How to create your investment portfolio with your tax refunds in the US?
Investing has become quite an easy task today and with so many options available it is easy for common people to utilize their savings for achieving the dreams and accomplishing long term goals. How to become an investor if there are no savings? This is a thought which can creep into your mind when you think about investing. Without a considerable amount of savings, the investment portfolio seems to be a distant dream. But, in the US you have a simple way out. You can use your tax refund as an option to initiate investing in the stock market.
Stock market scenario
During the year 2012, according to the reports generated by IRS the average tax refund in the US was 2,803 and this amount is enough to start investing with the help of a brokerage account. Investment can be done by a very little less amount itself. Today the market condition is quite good and it is being addressed as a “bull market” which means a market in which the prices of the stocks of companies are rising and people are interested in buying shares. Investments into shares can be a good decision right now as the performance of the stock market is quite good now. In the last 4 years, there has been an average annual return of 17% in the stock market which makes investing a good decision for common people.
This performance of the stock market is much better as compared to that of other investment options such as money market funds, bonds, real estate, certificates of deposit, etc. But, along with the high returns, there is a huge risk associated with the stock market even. The major risk which is associated with the stock market is the fluctuation in the returns. The returns obtained keep on changing rapidly from one day to another or even from one month to another. However, in the long run, if you are interested in achieving long term goals the best investment option is the stock market. With proper risk assessment and risk analysis, the stock market can turn out to be a great investment option.
Use of tax refund for making investment
- When you receive your tax refund for a year, you can open an Individual Retirement Account (IRA) with the help of your investment brokerage firm or your bank itself. With the help of the IRA, you can invest and obtain tax benefits. When you are putting money into your IRA, your taxable income reduces and you pay less tax.
- When you have opened your own IRA, you can pick mutual funds for making investments. A mutual fund is known as a collection or assortment of bonds, stocks, and cash alternatives. Mutual Fund helps in managing money from different investors and even the small investors can manage their funds with the help of professionals.
- There are numerous funds with different objectives that are available and you can easily pick a fund of your choice according to your long term goals.

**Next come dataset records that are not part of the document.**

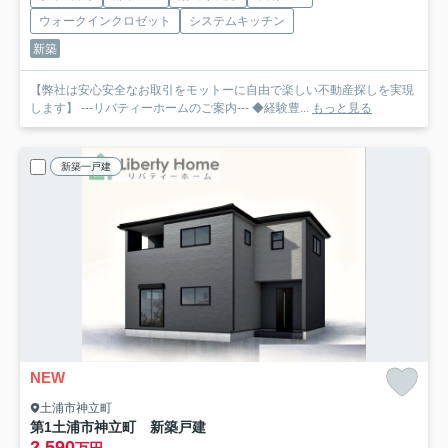
ウォークインクロゼット
システムキッチン
新築
【弊社は安心安全なお取引をモットーに自由で楽しい不動産探しを実現
します】 ---リバティーホームのご案内--- ◆経験豊...
もっと見る
新築一戸建
NEW
土浦市神立町
第1土浦市神立町 新築戸建
2,590
万円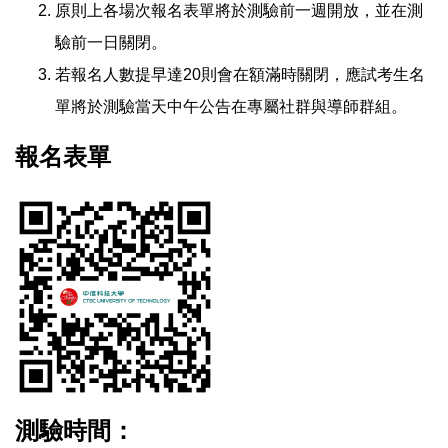
原則上各場次報名表單將於測驗前一週開放，並在測
驗前一日關閉。
若報名人數提早達20則會在額滿時關閉，應試考生名
單將於測驗當天中午公告在專屬社群與導師群組。
報名表單
測驗時間：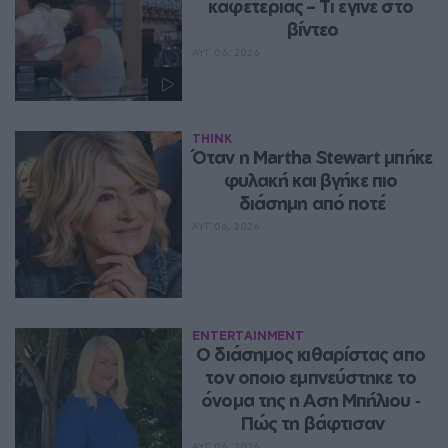
καφετέριας – Τι έγινε στο 
βίντεο
ΑΥΓ 06, 2026
THINK
Όταν η Martha Stewart μπήκε 
φυλακή και βγήκε πιο 
διάσημη από ποτέ
ΑΥΓ 06, 2026
ENTERTAINMENT
Ο διάσημος κιθαρίστας απο 
τον οποιο εμπνεύστηκε το 
όνομα της η Αση Μπήλιου ‑ 
Πώς τη βάφτισαν
ΑΥΓ 06, 2026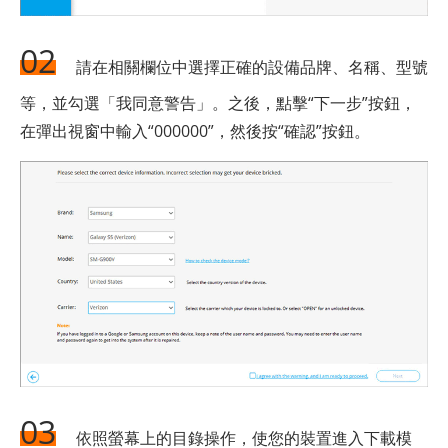
02
請在相關欄位中選擇正確的設備品牌、名稱、型號
等，並勾選「我同意警告」。之後，點擊“下一步”按鈕，
在彈出視窗中輸入“000000”，然後按“確認”按鈕。
03
依照螢幕上的目錄操作，使您的裝置進入下載模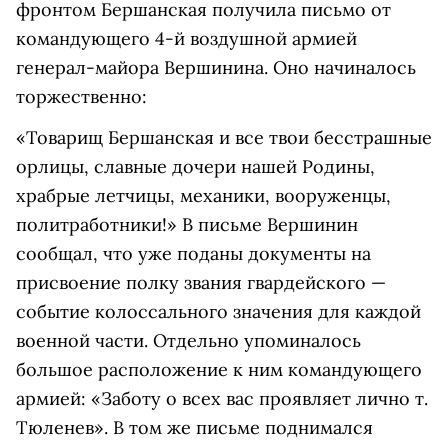
фронтом Бершанская получила письмо от
командующего 4-й воздушной армией
генерал-майора Вершинина. Оно начиналось
торжественно:
«Товарищ Бершанская и все твои бесстрашные
орлицы, славные дочери нашей Родины,
храбрые летчицы, механики, вооруженцы,
политработники!» В письме Вершинин
сообщал, что уже поданы документы на
присвоение полку звания гвардейского —
событие колоссального значения для каждой
военной части. Отдельно упоминалось
большое расположение к ним командующего
армией: «Заботу о всех вас проявляет лично т.
Тюленев». В том же письме поднимался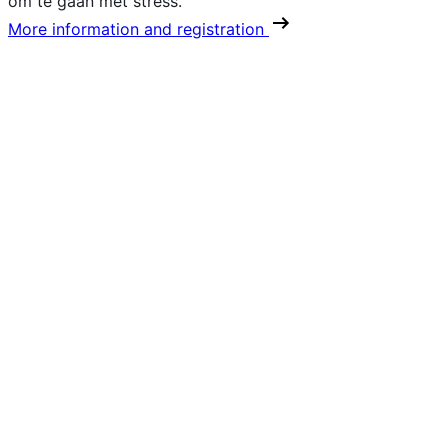
om te gaan met stress.
More information and registration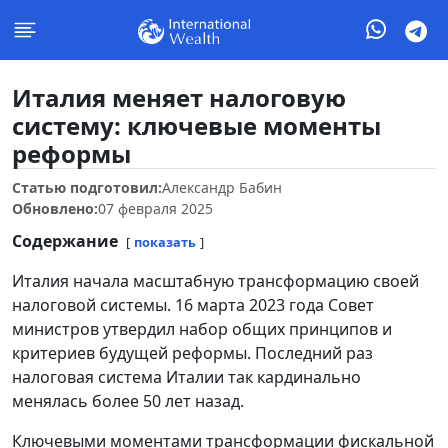
Италия меняет налоговую
систему: ключевые моменты
реформы
Статью подготовил:
Александр Бабин
Обновлено:
07 февраля 2025
Содержание
показать
Италия начала масштабную трансформацию своей
налоговой системы. 16 марта 2023 года Совет
министров утвердил набор общих принципов и
критериев будущей реформы. Последний раз
налоговая система Италии так кардинально
менялась более 50 лет назад.
Ключевыми моментами трансформации фискальной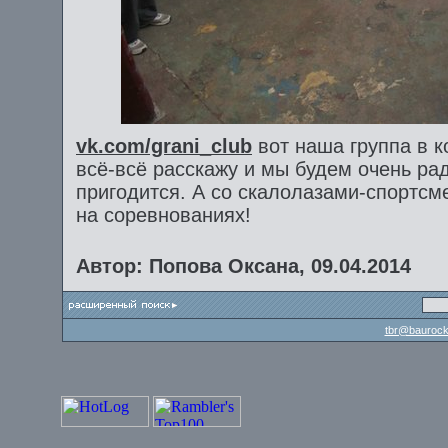
vk.com/grani_club
вот наша группа в к
всё-всё расскажу и мы будем очень ра
пригодится. А со скалолазами-спортсм
на соревнованиях!
Автор: Попова Оксана, 09.04.2014
tbr@baurock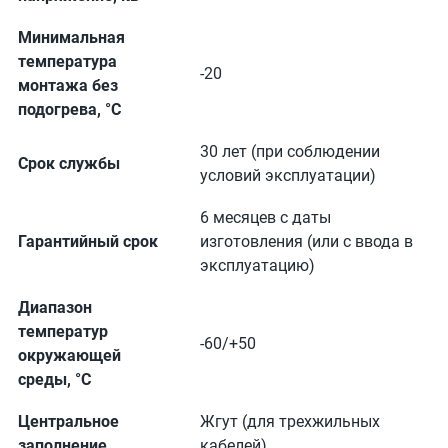
Минимальная
температура
-20
монтажа без
подогрева, °C
30 лет (при соблюдении
Срок службы
условий эксплуатации)
6 месяцев с даты
Гарантийный срок
изготовления (или с ввода в
эксплуатацию)
Диапазон
температур
-60/+50
окружающей
среды, °C
Центральное
Жгут (для трехжильных
заполнение
кабелей)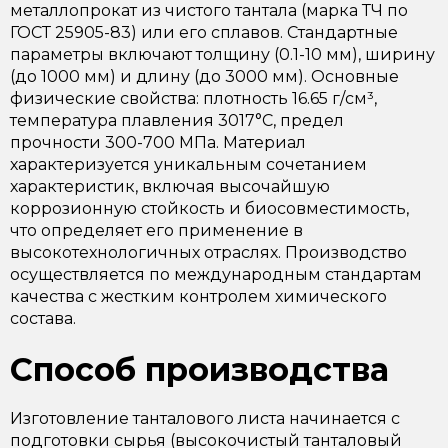
металлопрокат из чистого тантала (марка ТЧ по
ГОСТ 25905-83) или его сплавов. Стандартные
параметры включают толщину (0.1-10 мм), ширину
(до 1000 мм) и длину (до 3000 мм). Основные
физические свойства: плотность 16.65 г/см³,
температура плавления 3017°C, предел
прочности 300-700 МПа. Материал
характеризуется уникальным сочетанием
характеристик, включая высочайшую
коррозионную стойкость и биосовместимость,
что определяет его применение в
высокотехнологичных отраслях. Производство
осуществляется по международным стандартам
качества с жестким контролем химического
состава.
Способ производства
Изготовление танталового листа начинается с
подготовки сырья (высокочистый танталовый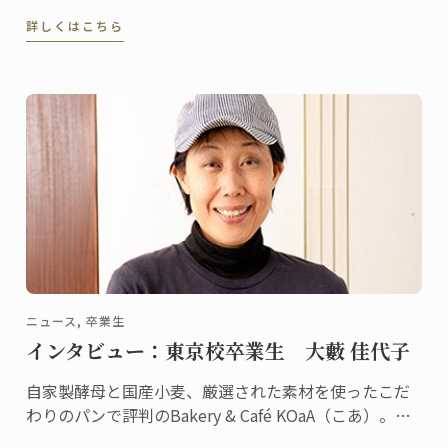
ブルーが継続的に行っているコラボレーションの一つ
詳しくはこちら
で、パリ校でも定期的に行われて好評を博しているイ
ベントです。
ニュース, 卒業生
インタビュー：東京校卒業生 大藪 佳代子
自家製酵母と国産小麦、厳選された素材を使ったこだ
わりのパンで評判のBakery & Café KOaA（こあ）。オ
ーナーシェフの大藪佳代子さんは、2010年に東京校で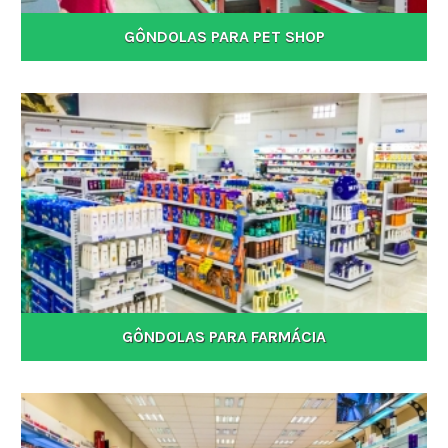
GÔNDOLAS PARA PET SHOP
GÔNDOLAS PARA FARMÁCIA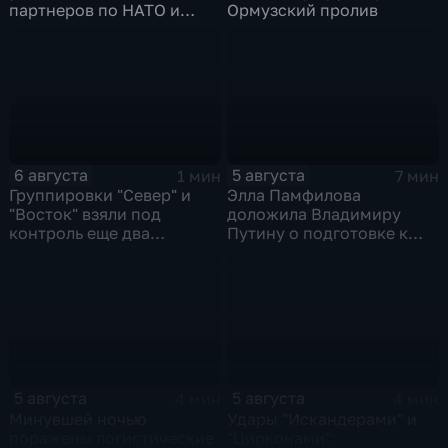
партнеров по НАТО и
Ормузский пролив
США
6 августа
5 августа
1 мин
7 мин
Группировки "Север" и
Элла Памфилова
"Восток" взяли под
доложила Владимиру
контроль еще два
Путину о подготовке к
населенных пункта
выборам в Госдуму
5 августа
5 августа
4 мин
4 мин
Минувшей ночью
Удары "Искандерами" и
поражены логистические
"Цирконами":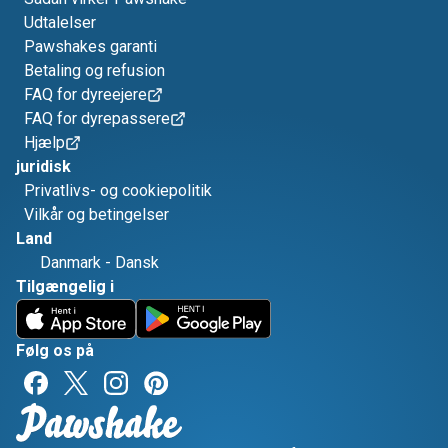
Udtalelser
Pawshakes garanti
Betaling og refusion
FAQ for dyreejere
FAQ for dyrepassere
Hjælp
juridisk
Privatlivs- og cookiepolitik
Vilkår og betingelser
Land
Danmark
-
Dansk
Tilgængelig i
Følg os på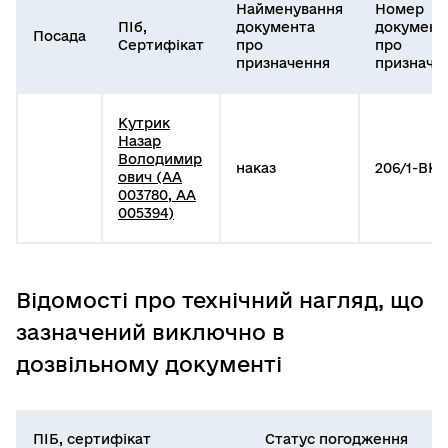
Найменування
Номер
ПІб,
документа
документ
Посада
Сертифікат
про
про
призначення
призначе
Кутрик
Назар
Володимир
наказ
206/1-ВК
ович (АА
003780, АА
005394)
Відомості про технічний нагляд, що
зазначений виключно в
дозвільному документі
ПІБ, сертифікат
Статус погодження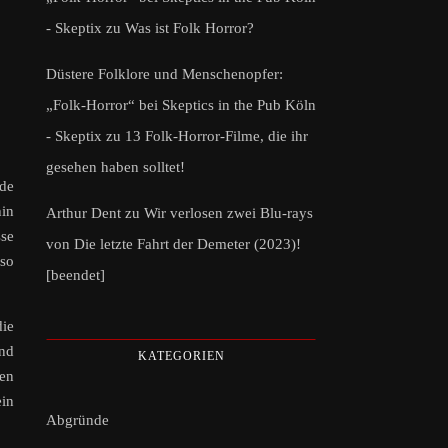
- Skeptix
zu
Was ist Folk Horror?
Düstere Folklore und Menschenopfer:
„Folk-Horror“ bei Skeptics in the Pub Köln
- Skeptix
zu
13 Folk-Horror-Filme, die ihr
gesehen haben solltet!
ode
hin
Arthur Dent
zu
Wir verlosen zwei Blu-rays
sse
von Die letzte Fahrt der Demeter (2023)!
lso
[beendet]
die
und
KATEGORIEN
den
ein
Abgründe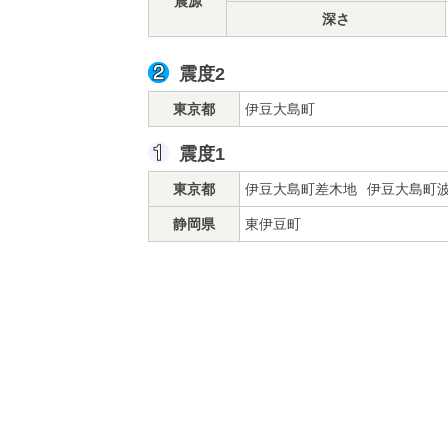
震源
深さ
震度2
東京都
伊豆大島町
震度1
東京都
伊豆大島町差木地
伊豆大島町
静岡県
東伊豆町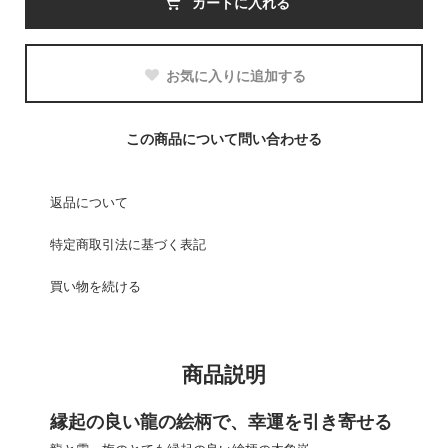
カートに入れる
お気に入りに追加する
この商品について問い合わせる
返品について
特定商取引法に基づく表記
買い物を続ける
商品説明
縁起の良い龍の絵柄で、幸運を引き寄せる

You can select funds for stocks or funds for bonds or even funds for a mixture of both stocks and bonds.
- The fund which you wish to select for investment depends on the amount of risk you are willing to take when it comes to your money. We can illustrate this with the help of an example such as stocks involve a higher amount of risk but bonds are less risky than that of stocks. But, stocks provide higher returns as compared to bonds and you will need higher returns for accomplishing your long term financial goals. So, it is your choice to take up the risk with stocks for higher returns or to play safe with bonds.
- The amount of risk you can take depends on how much time you have for the accomplishment of your financial goal. If you have a long time left for retirement then you can go ahead and take certain risks.
- Using your tax refund as an investment is the beginning; after opening up your IRA account you can opt for investments to be made automatically for making contributions to the IRA account every month.
Hence, with these investment avenues, your finances will change and you would become an investor with long term financial goals. So, you should file your taxes on time and utilize your tax returns as an investment option.